Prompt. Reproduce the portion of the 2025–26 Adran Trophy text from "- Runners-up: Cardiff" to "the defending champions.", inclusive.

Text below:

2025–26 Adran Trophy

Tournament details
- Country: Wales
- Dates: 7 September 2025 – 22 February 2026
- Teams: 24

Final positions
- Champions: Wrexham (1st title)
- Runners-up: Cardiff City

Tournament statistics
- Matches played: 39

= 2025–26 Adran Trophy =

Welsh women's football tournament season

The 2025–26 season of the Adran Trophy, also known as Genero Adran Trophy, is the 12th iteration of the Welsh women's league cup open to the teams competing in the Adran Leagues, the top two tiers of the Welsh women's league structure. The New Saints were the defending champions.

Wrexham won the trophy, defeating rivals Cardiff City in the finals on penalties after a 2–2 match at Bangor City stadium.

End of Text.
Provided material below:

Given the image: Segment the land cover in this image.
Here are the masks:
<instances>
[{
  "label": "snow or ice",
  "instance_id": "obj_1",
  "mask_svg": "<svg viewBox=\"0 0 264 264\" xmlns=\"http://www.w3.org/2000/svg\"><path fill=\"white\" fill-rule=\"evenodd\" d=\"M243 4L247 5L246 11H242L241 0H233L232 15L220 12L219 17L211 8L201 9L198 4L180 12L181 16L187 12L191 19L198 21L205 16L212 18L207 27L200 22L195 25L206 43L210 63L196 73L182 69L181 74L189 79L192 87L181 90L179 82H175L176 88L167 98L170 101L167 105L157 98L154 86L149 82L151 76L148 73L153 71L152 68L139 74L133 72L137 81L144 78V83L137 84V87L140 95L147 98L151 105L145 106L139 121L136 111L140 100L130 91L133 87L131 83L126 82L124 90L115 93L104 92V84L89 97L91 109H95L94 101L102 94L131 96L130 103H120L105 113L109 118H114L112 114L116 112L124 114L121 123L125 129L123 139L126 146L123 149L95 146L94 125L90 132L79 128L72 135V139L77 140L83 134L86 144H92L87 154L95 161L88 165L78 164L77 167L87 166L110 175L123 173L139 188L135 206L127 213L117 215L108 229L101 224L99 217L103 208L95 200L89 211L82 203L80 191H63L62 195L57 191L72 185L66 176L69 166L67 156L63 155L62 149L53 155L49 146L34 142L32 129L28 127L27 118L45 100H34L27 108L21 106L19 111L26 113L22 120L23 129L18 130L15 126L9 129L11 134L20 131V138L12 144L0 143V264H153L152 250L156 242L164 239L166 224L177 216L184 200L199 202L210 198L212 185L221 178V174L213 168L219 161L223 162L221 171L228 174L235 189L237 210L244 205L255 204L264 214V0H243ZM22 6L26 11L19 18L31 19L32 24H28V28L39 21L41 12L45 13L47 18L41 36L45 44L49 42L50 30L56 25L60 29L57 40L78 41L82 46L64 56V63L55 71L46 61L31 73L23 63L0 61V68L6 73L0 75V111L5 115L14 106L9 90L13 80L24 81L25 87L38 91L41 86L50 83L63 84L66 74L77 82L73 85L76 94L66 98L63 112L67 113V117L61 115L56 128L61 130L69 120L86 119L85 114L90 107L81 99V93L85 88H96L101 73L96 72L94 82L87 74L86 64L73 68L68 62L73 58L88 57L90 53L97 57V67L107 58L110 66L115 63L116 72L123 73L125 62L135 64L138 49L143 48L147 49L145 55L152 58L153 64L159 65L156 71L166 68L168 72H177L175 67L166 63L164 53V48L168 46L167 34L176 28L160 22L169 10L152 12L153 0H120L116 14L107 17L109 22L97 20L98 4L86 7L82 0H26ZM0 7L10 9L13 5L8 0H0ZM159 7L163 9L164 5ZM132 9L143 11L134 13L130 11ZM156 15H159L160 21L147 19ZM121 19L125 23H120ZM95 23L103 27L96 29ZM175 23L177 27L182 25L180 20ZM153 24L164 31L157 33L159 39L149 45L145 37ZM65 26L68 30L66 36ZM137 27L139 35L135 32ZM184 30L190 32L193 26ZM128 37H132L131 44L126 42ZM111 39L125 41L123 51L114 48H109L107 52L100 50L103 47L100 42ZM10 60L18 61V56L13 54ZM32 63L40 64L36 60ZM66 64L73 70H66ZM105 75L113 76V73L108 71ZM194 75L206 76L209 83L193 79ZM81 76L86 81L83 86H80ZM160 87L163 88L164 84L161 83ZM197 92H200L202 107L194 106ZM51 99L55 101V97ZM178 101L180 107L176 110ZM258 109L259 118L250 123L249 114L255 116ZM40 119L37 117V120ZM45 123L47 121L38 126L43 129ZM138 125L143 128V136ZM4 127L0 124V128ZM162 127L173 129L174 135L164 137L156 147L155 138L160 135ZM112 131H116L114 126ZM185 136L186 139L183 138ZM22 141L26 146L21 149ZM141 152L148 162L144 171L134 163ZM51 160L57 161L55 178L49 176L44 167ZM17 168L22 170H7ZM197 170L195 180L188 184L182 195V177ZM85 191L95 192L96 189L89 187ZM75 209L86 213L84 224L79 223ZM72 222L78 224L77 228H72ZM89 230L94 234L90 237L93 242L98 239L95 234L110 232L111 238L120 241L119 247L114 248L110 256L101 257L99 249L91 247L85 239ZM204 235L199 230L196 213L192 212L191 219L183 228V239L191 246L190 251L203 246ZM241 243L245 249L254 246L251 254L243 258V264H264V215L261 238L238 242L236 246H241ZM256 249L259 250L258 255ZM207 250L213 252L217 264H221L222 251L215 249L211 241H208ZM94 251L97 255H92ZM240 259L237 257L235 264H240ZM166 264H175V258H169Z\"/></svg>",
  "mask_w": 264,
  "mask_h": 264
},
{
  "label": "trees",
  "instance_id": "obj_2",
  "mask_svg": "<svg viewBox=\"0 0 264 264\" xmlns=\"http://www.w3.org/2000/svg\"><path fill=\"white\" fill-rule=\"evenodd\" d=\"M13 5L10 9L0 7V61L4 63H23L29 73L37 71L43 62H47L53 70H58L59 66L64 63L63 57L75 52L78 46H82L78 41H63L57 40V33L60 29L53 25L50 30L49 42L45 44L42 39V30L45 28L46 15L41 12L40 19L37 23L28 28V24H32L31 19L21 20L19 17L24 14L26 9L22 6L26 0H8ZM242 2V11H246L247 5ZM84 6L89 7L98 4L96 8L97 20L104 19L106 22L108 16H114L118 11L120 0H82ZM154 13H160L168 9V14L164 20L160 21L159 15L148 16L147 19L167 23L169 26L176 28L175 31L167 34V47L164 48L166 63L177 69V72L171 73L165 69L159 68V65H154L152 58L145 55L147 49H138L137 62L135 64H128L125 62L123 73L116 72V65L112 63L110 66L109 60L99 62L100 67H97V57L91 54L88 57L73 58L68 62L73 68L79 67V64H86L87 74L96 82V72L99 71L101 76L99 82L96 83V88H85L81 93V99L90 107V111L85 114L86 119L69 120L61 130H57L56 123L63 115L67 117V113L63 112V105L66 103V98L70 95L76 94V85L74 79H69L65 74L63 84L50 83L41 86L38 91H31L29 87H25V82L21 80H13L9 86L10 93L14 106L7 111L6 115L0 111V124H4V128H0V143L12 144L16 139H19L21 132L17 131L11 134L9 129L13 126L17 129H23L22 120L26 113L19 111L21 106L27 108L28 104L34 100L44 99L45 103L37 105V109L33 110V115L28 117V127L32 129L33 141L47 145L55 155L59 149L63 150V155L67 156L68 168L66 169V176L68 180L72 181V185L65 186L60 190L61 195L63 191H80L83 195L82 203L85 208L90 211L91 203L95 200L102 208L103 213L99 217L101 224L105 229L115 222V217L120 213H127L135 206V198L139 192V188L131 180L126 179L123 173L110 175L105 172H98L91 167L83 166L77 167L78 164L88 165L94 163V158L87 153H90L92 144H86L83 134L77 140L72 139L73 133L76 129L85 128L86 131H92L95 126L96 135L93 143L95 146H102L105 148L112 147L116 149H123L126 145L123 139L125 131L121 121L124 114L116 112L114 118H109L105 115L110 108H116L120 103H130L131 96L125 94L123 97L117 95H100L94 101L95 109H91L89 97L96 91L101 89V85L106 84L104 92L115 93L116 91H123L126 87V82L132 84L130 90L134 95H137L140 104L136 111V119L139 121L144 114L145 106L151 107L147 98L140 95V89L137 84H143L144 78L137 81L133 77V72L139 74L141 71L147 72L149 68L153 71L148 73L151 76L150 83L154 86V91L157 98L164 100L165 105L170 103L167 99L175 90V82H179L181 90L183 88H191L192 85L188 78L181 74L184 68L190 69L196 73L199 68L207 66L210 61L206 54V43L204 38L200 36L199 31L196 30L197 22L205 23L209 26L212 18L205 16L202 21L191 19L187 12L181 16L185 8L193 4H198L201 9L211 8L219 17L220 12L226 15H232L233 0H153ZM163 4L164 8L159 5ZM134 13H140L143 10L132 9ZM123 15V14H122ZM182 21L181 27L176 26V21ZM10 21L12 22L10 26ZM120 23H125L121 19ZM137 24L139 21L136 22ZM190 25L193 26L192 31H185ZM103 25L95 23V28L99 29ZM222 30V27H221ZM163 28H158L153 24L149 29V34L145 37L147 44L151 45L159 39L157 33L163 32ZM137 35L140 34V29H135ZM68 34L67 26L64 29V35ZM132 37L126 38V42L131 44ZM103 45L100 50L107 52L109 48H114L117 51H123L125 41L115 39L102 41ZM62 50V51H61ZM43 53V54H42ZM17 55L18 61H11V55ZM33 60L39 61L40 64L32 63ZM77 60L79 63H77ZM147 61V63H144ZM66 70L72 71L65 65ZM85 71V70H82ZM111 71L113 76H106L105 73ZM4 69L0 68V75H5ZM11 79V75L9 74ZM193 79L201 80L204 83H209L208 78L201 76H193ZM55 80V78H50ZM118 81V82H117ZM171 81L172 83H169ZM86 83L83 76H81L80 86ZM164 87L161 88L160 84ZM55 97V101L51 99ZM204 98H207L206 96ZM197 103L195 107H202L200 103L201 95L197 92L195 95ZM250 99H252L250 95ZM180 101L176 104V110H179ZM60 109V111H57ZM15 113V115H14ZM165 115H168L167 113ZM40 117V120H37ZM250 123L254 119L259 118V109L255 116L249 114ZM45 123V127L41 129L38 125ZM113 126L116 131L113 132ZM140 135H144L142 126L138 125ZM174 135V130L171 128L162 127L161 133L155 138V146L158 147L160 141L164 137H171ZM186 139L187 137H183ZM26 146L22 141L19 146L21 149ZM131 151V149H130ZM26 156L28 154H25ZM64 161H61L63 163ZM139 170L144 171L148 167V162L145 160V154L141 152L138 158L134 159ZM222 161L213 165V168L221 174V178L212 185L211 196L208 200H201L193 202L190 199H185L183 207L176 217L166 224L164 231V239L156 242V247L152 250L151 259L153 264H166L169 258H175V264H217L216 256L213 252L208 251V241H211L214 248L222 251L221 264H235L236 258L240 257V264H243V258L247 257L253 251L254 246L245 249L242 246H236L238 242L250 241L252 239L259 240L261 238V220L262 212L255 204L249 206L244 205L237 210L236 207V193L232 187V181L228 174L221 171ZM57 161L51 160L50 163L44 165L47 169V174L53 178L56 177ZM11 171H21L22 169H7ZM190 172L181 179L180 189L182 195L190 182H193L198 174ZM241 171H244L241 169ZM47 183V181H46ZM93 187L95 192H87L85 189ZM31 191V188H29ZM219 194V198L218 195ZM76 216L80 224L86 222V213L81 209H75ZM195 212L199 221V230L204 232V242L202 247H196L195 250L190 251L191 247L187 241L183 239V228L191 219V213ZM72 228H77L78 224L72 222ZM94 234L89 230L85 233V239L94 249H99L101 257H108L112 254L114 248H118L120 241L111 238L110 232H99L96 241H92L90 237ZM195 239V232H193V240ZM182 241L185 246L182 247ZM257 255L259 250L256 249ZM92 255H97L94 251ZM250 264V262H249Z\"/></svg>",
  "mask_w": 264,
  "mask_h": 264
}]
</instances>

End of Provided material.

Final answer.
- Runners-up: Cardiff City

Tournament statistics
- Matches played: 39

= 2025–26 Adran Trophy =

Welsh women's football tournament season

The 2025–26 season of the Adran Trophy, also known as Genero Adran Trophy, is the 12th iteration of the Welsh women's league cup open to the teams competing in the Adran Leagues, the top two tiers of the Welsh women's league structure. The New Saints were the defending champions.